*Task to carry out*: Can you return every line of text from the entries below word for word, leaving the pictures out of your answer?

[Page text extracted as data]
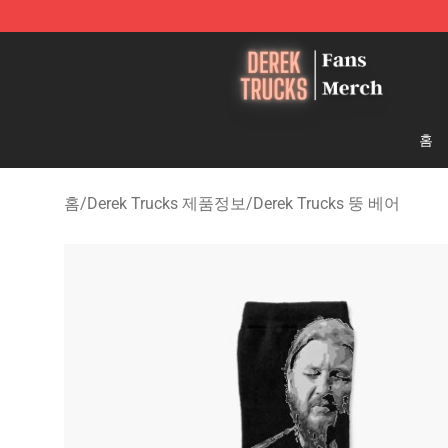
Derek Trucks Store - Official Derek Trucks Merchandis
홈
홈
/
Derek Trucks 제품정보
/
Derek Trucks 뚱 베어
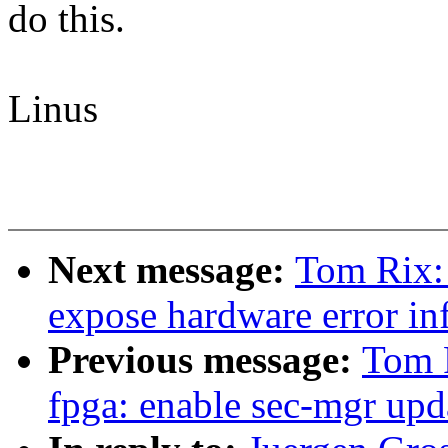
do this.
Linus
Next message:
Tom Rix:
expose hardware error inf
Previous message:
Tom 
fpga: enable sec-mgr upd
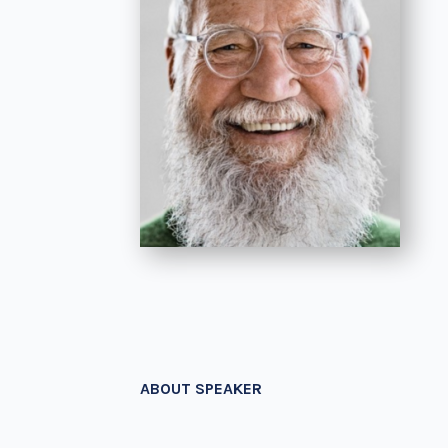
ABOUT SPEAKER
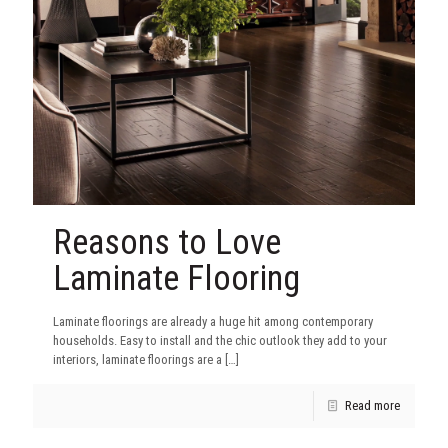
Reasons to Love
Laminate Flooring
Laminate floorings are already a huge hit among contemporary
households. Easy to install and the chic outlook they add to your
interiors, laminate floorings are a
[…]
Read more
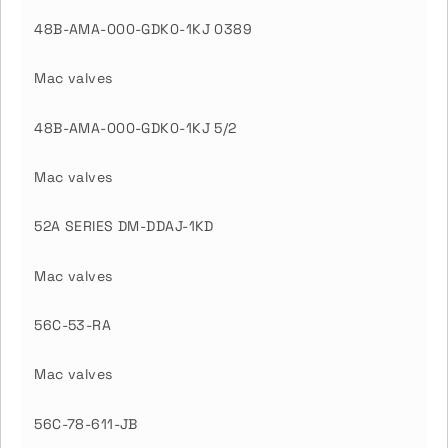
48B-AMA-000-GDK0-1KJ 0389
Mac valves
48B-AMA-000-GDK0-1KJ 5/2
Mac valves
52A SERIES DM-DDAJ-1KD
Mac valves
56C-53-RA
Mac valves
56C-78-611-JB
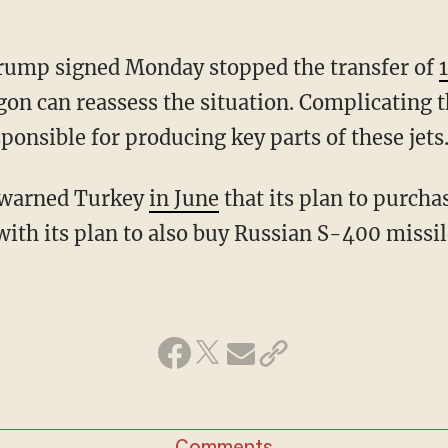
Trump signed Monday stopped the transfer of
gon can reassess the situation. Complicating 
ponsible for producing key parts of these jets
 warned Turkey
in June
that its plan to purcha
 with its plan to also buy Russian S-400 missil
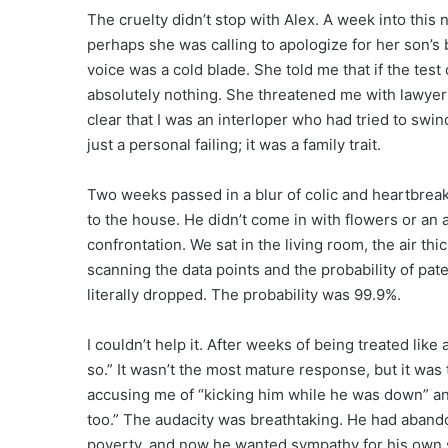
The cruelty didn’t stop with Alex. A week into this
perhaps she was calling to apologize for her son’s 
voice was a cold blade. She told me that if the tes
absolutely nothing. She threatened me with lawye
clear that I was an interloper who had tried to swind
just a personal failing; it was a family trait.
Two weeks passed in a blur of colic and heartbreak.
to the house. He didn’t come in with flowers or an 
confrontation. We sat in the living room, the air t
scanning the data points and the probability of pate
literally dropped. The probability was 99.9%.
I couldn’t help it. After weeks of being treated like 
so.” It wasn’t the most mature response, but it was 
accusing me of “kicking him while he was down” an
too.” The audacity was breathtaking. He had aband
poverty, and now he wanted sympathy for his own se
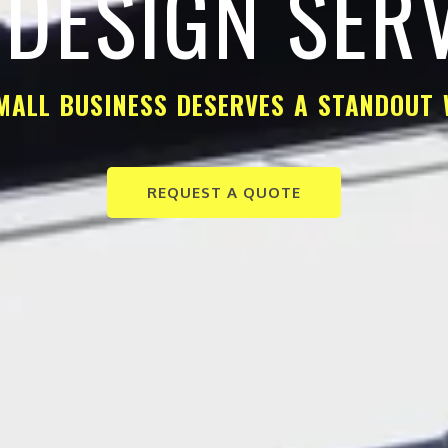
DESIGN SER
MALL BUSINESS DESERVES A STANDOUT 
REQUEST A QUOTE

*Reply to the exercise*:
Derek Trucks Store - Official Derek Trucks Merchandis
홈
홈
/
Derek Trucks 제품정보
/
Derek Trucks 뚱 베어
do this.
Linus
Next message:
Tom Rix:
expose hardware error inf
Previous message:
Tom 
fpga: enable sec-mgr upd
ABOUT SPEAKER
Reasons to Love
Laminate Flooring
Laminate floorings are already a huge hit among contemporary
households. Easy to install and the chic outlook they add to your
interiors, laminate floorings are a
[…]
Read more
48B-AMA-000-GDK0-1KJ 0389
Mac valves
48B-AMA-000-GDK0-1KJ 5/2
Mac valves
52A SERIES DM-DDAJ-1KD
Mac valves
56C-53-RA
Mac valves
56C-78-611-JB
Trump signed Monday stopped the transfer of
gon can reassess the situation. Complicating 
ponsible for producing key parts of these jets
 warned Turkey
in June
that its plan to purcha
 with its plan to also buy Russian S-400 missil
The cruelty didn’t stop with Alex. A week into this
perhaps she was calling to apologize for her son’s 
voice was a cold blade. She told me that if the tes
absolutely nothing. She threatened me with lawye
clear that I was an interloper who had tried to swind
just a personal failing; it was a family trait.
Two weeks passed in a blur of colic and heartbreak.
to the house. He didn’t come in with flowers or an 
confrontation. We sat in the living room, the air t
scanning the data points and the probability of pate
literally dropped. The probability was 99.9%.
I couldn’t help it. After weeks of being treated like 
so.” It wasn’t the most mature response, but it was 
accusing me of “kicking him while he was down” an
too.” The audacity was breathtaking. He had aband
poverty, and now he wanted sympathy for his own se
DESIGN SER
MALL BUSINESS DESERVES A STANDOUT 
REQUEST A QUOTE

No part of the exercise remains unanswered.